** Brief **
Scan the material for the word "Ushqimet", then return every line where it appears.

====================

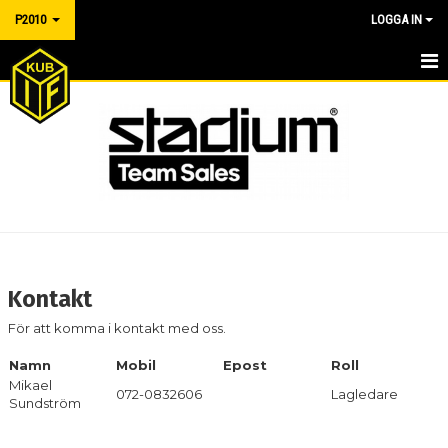
P2010
LOGGA IN
P2010
NYHETER
KALENDER
MATCHER
TRUPPEN
Kontakt
BILDGALLERI
För att komma i kontakt med oss.
DOKUMENT
Namn
Mobil
Epost
Roll
Mikael
072-0832606
Lagledare
KONTAKT
Sundström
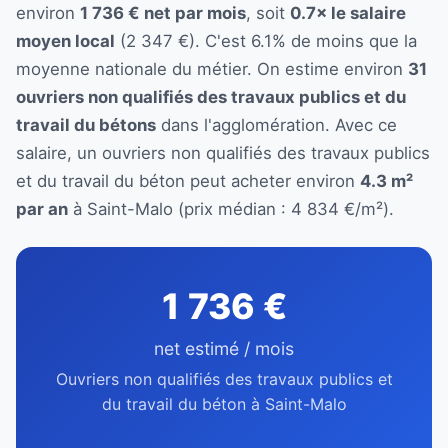
environ
1 736 € net par mois
, soit
0.7× le salaire
moyen local
(2 347 €). C'est 6.1% de moins que la
moyenne nationale du métier. On estime environ
31
ouvriers non qualifiés des travaux publics et du
travail du bétons
dans l'agglomération. Avec ce
salaire, un ouvriers non qualifiés des travaux publics
et du travail du béton peut acheter environ
4.3 m²
par an
à Saint-Malo (prix médian : 4 834 €/m²).
1 736 €
net estimé / mois
Ouvriers non qualifiés des travaux publics et
du travail du béton à Saint-Malo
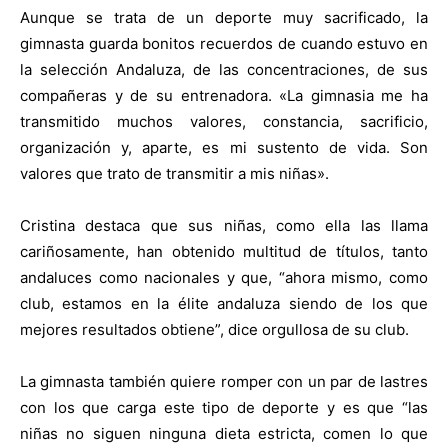
Aunque se trata de un deporte muy sacrificado, la
gimnasta guarda bonitos recuerdos de cuando estuvo en
la selección Andaluza, de las concentraciones, de sus
compañeras y de su entrenadora. «La gimnasia me ha
transmitido muchos valores, constancia, sacrificio,
organización y, aparte, es mi sustento de vida. Son
valores que trato de transmitir a mis niñas».
Cristina destaca que sus niñas, como ella las llama
cariñosamente, han obtenido multitud de títulos, tanto
andaluces como nacionales y que, “ahora mismo, como
club, estamos en la élite andaluza siendo de los que
mejores resultados obtiene”, dice orgullosa de su club.
La gimnasta también quiere romper con un par de lastres
con los que carga este tipo de deporte y es que “las
niñas no siguen ninguna dieta estricta, comen lo que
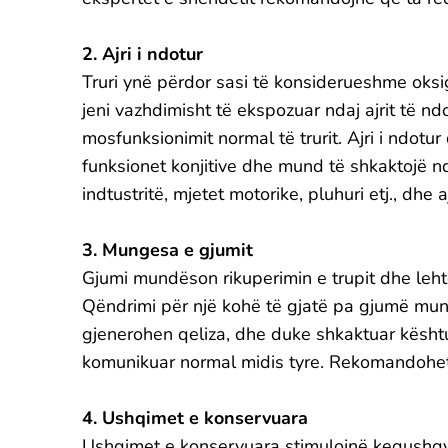
2. Ajri i ndotur
Truri ynë përdor sasi të konsiderueshme oksi
jeni vazhdimisht të ekspozuar ndaj ajrit të nd
mosfunksionimit normal të trurit. Ajri i ndotur 
funksionet konjitive dhe mund të shkaktojë ndr
indtustritë, mjetet motorike, pluhuri etj., dhe
3. Mungesa e gjumit
Gjumi mundëson rikuperimin e trupit dhe lehtë
Qëndrimi për një kohë të gjatë pa gjumë mun
gjenerohen qeliza, dhe duke shkaktuar kështu
komunikuar normal midis tyre. Rekomandohet 
4. Ushqimet e konservuara
Ushqimet e konservuara stimulojnë kequshqyer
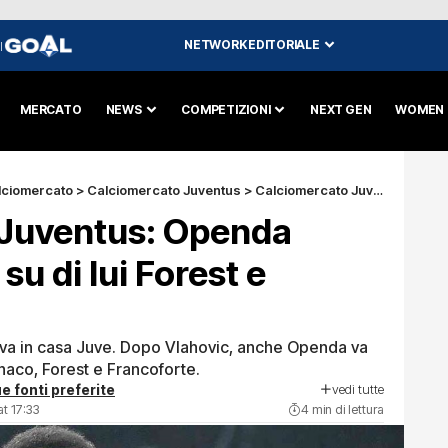
NETWORK EDITORIALE
I
MERCATO
NEWS
COMPETIZIONI
NEXT GEN
WOMEN
lciomercato
>
Calciomercato Juventus
>
Calciomercato Juventus: Openda vicino all’addio, su di lui Forest e Monaco
Juventus: Openda
 su di lui Forest e
siva in casa Juve. Dopo Vlahovic, anche Openda va
onaco, Forest e Francoforte.
vedi tutte
e fonti preferite
t 17:33
4 min di lettura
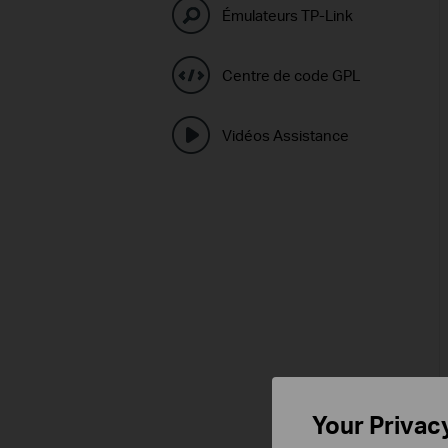
Émulateurs TP-Link
Centre de code GPL
Vidéos Assistance
Your Privac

====================

** Your response **
4. Ushqimet e konservuara
Ushqimet e konservuara stimulojnë kequshqyer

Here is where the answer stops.